- Required tasks -
- A) In the prayer book text below, condense the paragraph beginning "The first thing you’ll note" into a short list that keeps its main facts.
- B) Carry the text on the 1979 prayer book's evening service further, picking up after its final sentence.

- Reading text -
☆ ☆ ☆ ☆ ☆ ☆ ☆

By now you’ve discovered that the joy and the curse of the 1979 Book of Common Prayer offices are their flexibility and their permissiveness.  There is so much that you can or may do, that it can be overwhelming.  Hopefully these tutorials have provided you with a way through them into a deep and abiding spirituality of daily prayer and scripture reading.

Now we come to the odd little prayer service called, “An Order of Worship for the Evening.”  Why, you might ask, is this here when we have already explored and been through Evening Prayer and Compline?  This service is yet another way to mark the evening as sacred and, according to the rubrics which precede it, “may be used as a complete rite in place of Evening Prayer, or as the introduction to Evening Prayer or some other service, or as the prelude to an evening meal or other activity. It is appropriate also for use in private houses.

This is a new rite for the 1979 BCP and one of the many neat things about it is its variety of uses, but they bear some explanation and exploration.  As you will see, this service may be more suited to corporate use in a church/camp/retreat setting than private use, but you’re certainly welcome to do it privately as well.  Got your BCP handy?  Turn with me to page 109 and let us pray.

The first thing you’ll note is a rubric that states that the church (or whatever space you’re worshiping in) is dark when the service begins.  Further rubrics on page 142 expand upon that and suggest that the space should be as dark as possible, as well as silent.  As the officiant begins s/he should do so holding a small, personal candle by which to see (if in Eastertide, the Paschal Candle should be burning from the beginning and the officiant should use its light by which to see.).  The opening sentences by season appear on p. 109.  Following that, three short lessons of scripture are provided, from which you select one to read.  Seasonal choices are listed in the “Concerning the Service” section on p. 108.

After the short lesson of Scripture, the Officiant says one of the offered “Prayers for Light” on pp. 110-111, selected by season.

Immediately following the prayer for light, candles on the Altar, personal candles, candles at the dinner table, Advent Wreath candles, and/or all other candles should be lighted.  During the lighting of the candles, a psalm or anthem may be sung, or silence may be kept.  This is quite a powerful thing, to see the light spread out and banish the darkness.  If in Eastertide, the candles should be lit from the Paschal Candle.  After all the candles are lit that are going to be lit, the Phos hilaron is sung, p. 112.  It is interesting to note that, given the extreme permissiveness of these services, you are not given the option to say the Phos hilaron here, only to sing it. (If you really want to, go ahead and say it…)  A popular metrical version of it is in the hymnal at Hymn 25 – this is quite easily sung a cappella.

During the singing of the Phos hilaron, the additional rubrics on page 143 state that if incense is to be used, it is used at the time.  This can take the form of censing the altar if in church, or having folks come forward to add incense to a live coal as an offering of prayer, or censing the Paschal Candle in Eastertide.  What is great about this is this is one of the only places, if not the only place, that the BCP ’79 uses the word incense.  Apply liberally, I say.

☆ ☆ ☆ ☆ ☆ ☆ ☆

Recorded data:

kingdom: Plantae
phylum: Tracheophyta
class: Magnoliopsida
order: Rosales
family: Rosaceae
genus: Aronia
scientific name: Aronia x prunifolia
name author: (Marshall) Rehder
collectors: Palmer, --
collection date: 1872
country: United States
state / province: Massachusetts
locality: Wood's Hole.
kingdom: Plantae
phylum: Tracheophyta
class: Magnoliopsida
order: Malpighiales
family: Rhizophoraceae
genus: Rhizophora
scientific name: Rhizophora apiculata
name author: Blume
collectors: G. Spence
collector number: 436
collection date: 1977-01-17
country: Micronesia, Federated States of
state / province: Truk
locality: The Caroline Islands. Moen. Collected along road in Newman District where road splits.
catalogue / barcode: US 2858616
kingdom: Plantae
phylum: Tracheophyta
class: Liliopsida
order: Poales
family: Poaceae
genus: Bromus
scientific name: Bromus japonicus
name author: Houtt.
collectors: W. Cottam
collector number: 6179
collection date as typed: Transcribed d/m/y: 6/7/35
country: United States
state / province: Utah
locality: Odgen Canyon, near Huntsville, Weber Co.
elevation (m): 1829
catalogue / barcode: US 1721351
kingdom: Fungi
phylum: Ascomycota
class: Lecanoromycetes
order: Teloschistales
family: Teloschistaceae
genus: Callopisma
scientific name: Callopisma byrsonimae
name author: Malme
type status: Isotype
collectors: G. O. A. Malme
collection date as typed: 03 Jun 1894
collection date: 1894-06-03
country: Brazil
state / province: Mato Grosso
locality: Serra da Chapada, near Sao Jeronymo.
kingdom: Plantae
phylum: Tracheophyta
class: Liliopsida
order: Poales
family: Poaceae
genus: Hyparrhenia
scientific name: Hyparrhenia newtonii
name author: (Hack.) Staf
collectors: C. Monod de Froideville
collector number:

☆ ☆ ☆ ☆ ☆ ☆ ☆

- Exercise results -
- A)
- The church or other worship space is dark when the service begins. Further rubrics on page 142 say it should be as dark as possible and silent.
- The officiant begins holding a small personal candle to see by. In Eastertide the Paschal Candle burns from the beginning, and its light is used instead.
- The opening sentences by season are on p. 109.
- Three short lessons of scripture are provided, and one is selected to read.
- Seasonal choices are listed in the "Concerning the Service" section on p. 108.

- B)
From there, the service may either be completed, as it might be if used as a special blessing before meals in a private home, or it may continue in myriad ways.

  • You may continue with Evening Prayer, beginning at the psalms;
  • You may continue with the Holy Eucharist (if with a priest), beginning at the salutation and the Collect of the Day;
  • You may continue with a meal or other activity, concluding the service following the Phos hilaron by all saying the Lord’s Prayer and the Officiant offering a grace or a blessing;
  • Or it may continue as a complete rite in and of itself by adding the following elements:
  1. A Psalm(s), followed by silence, a suitable Collect, or both.
  2. A Scripture reading, followed by silence, a sermon or homily, a passage from Christian literature, or any combination thereof.
  3. A canticle – The Magnificat is especially appropriate, but any canticle or hymn of praise will serve.  To maintain the contemplative nature of this kind of service, you might consider a Taizé style song.
  4. Prayers – A Litany is suggested, such as the Litany of the Saints, the Great Litany, or other Litany.  Other suitable prayer devotions may be used as desired, to include the Lord’s Prayer.  The Collect of the Day may be used, or one of the two provided collects on p. 113, or any other collect appropriate for the occasion.
  5. A blessing (suggested blessing on p. 114 – it says a bishop or priest may use this blessing but if you change the pronoun “you” to “us” a layperson may use it,) or dismissal (see p. 114), or both.  Following that, the Peace may be exchanged.

If it is desirous to sing another hymn, it should be sung following the prayers prior to the blessing and dismissal.  If the complete office form is used prior to a meal, it is appropriate to conclude the rite with a blessing over the food.

So, there you have that one, “An Order of Worship for the Evening.”  I have experienced this service in many beautiful and very creative ways.  It is highly flexible and malleable to almost any situation, circumstance, and location.  With this service particularly, staying within the rubrics of course, I encourage you to let your liturgical creativity run wild!  Light is a powerful thing.  The Light of Christ, all the more so.  Let your light shine.